Rotavirus vaccines schedules (the timing and number of doses received) are easily measured and were varied among some trials conducted in LMICs. To assess the current literature on the potential impact of the timing of vaccine schedules on vaccine response, we conducted a systematic review of randomized control trials conducted before 2016 that compared 2 or more rotavirus vaccine schedules of either RV1 or RV5 among infants in LMICs.

MethodS

Study Selection

This review was conducted after PRISMA guidelines [16]. Only randomized Phase II, III, and IV trials of RV1 or RV5 conducted in a LMIC were eligible for this review (PICOS Table in Supplemental Table 1). Trials had to be conducted among infants who were randomized to receive a complete RV1 or RV5 series (≥2 doses of RV1 or ≥3 doses of RV5) with ≥2 different dosing schedules of treatment; final rotavirus vaccine dose had to be given by 24 weeks (RV1) or 32 weeks (RV5) of age. A different dosing schedule was defined as a change in the number or timing of doses of RV1 or RV5 (eg, for RV1, 6/10- versus 6/10/14-week schedules). All trials had to report measures of immunogenicity (anti-rotavirus IgA antibody concentrations as either seroconversion proportion, geometric mean concentrations or geometric mean titers) or efficacy against severe rotavirus gastroenteritis (RVGE) (polymerase chain reaction [PCR]-confirmed, wild-type) and be written in English.

Data Sources and Searches

Medline (using PubMed), Embase, and Web of Science were searched on January 19, 2016 for the terms “Rotarix” or “RIX4414” or “RotaTeq” or “WC3” and the name of all the LMICs (Supplemental Table 2).

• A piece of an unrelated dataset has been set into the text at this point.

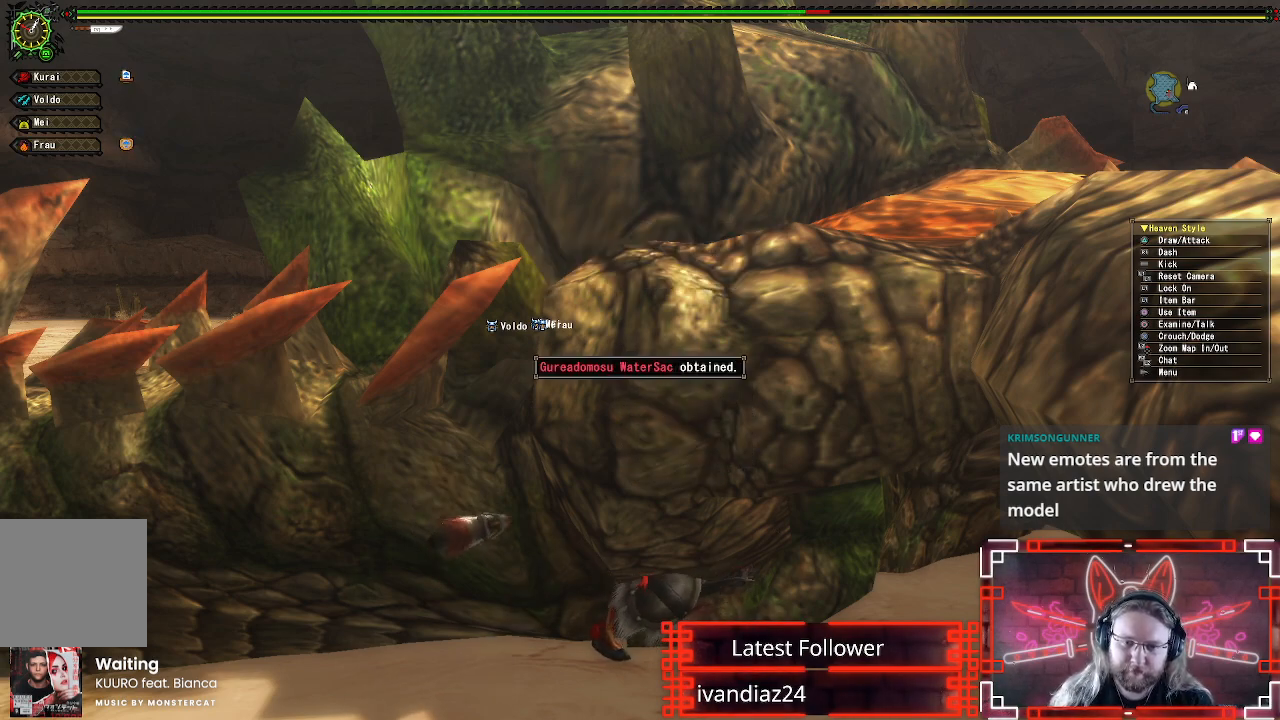
{"buttons": [], "left_stick": "center", "right_stick": "center", "events": [[150, "START", "down"], [250, "START", "up"]]}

In addition, ClinicalTrials.gov was searched on February 9, 2016 using the term “rotavirus.” Supplemental Table 2 contains the exact searches performed.

We removed duplicate articles/records from the search results. Before title and abstract review of each article, we searched for missing abstracts manually. Articles without abstracts available were automatically advanced to full-text review. Two reviewers (J.F.G. and L.M.G.) screened the title and abstract of each article according to the PICOS table criteria. We retrieved and dually reviewed full-texts of articles if either reviewer determined the abstract should be evaluated further. Dual review was also completed for studies and published articles identified in the ClincalTrials.gov search. Any discrepancies between reviewers were resolved by a third reviewer (S.B.-D.).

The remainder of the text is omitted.